Requirement | Recast every line of text in the listing below as a single numbered list, skipping any blank lines. Leave the pictures out of the answer.

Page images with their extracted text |
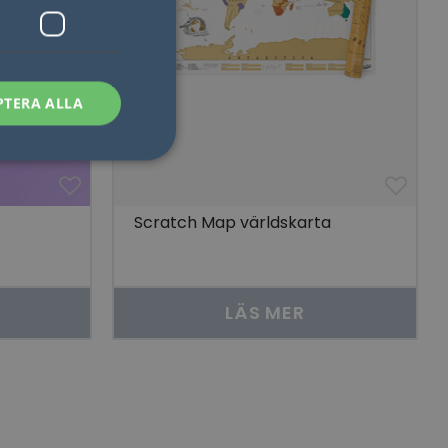
PTERA ALLA
Scratch Map världskarta
sen kan inte
LÄS MER
som säkerställer att
åra visningar av
 människor och bots.
göra giltiga
lats.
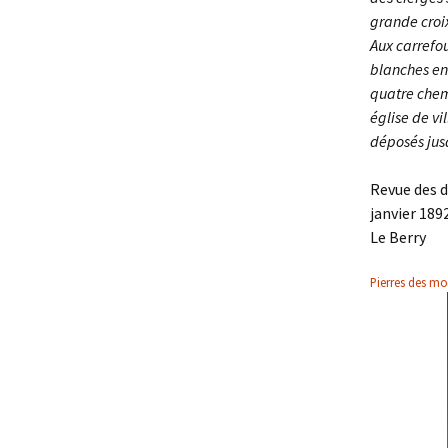
grande croix
Aux carrefou
blanches enc
quatre chemi
église de vi
déposés jusq
Revue des 
janvier 189
Le Berry
Pierres des mo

Solution for this problem |
1. PTERA ALLA
2. Scratch Map världskarta
3. sen kan inte
4. LÄS MER
5. som säkerställer att
6. åra visningar av
7.  människor och bots.
8. göra giltiga
9. lats.
10. grande croix
11. Aux carrefou
12. blanches enc
13. quatre chemi
14. église de vi
15. déposés jusq
16. Revue des 
17. janvier 189
18. Le Berry
19. Pierres des mo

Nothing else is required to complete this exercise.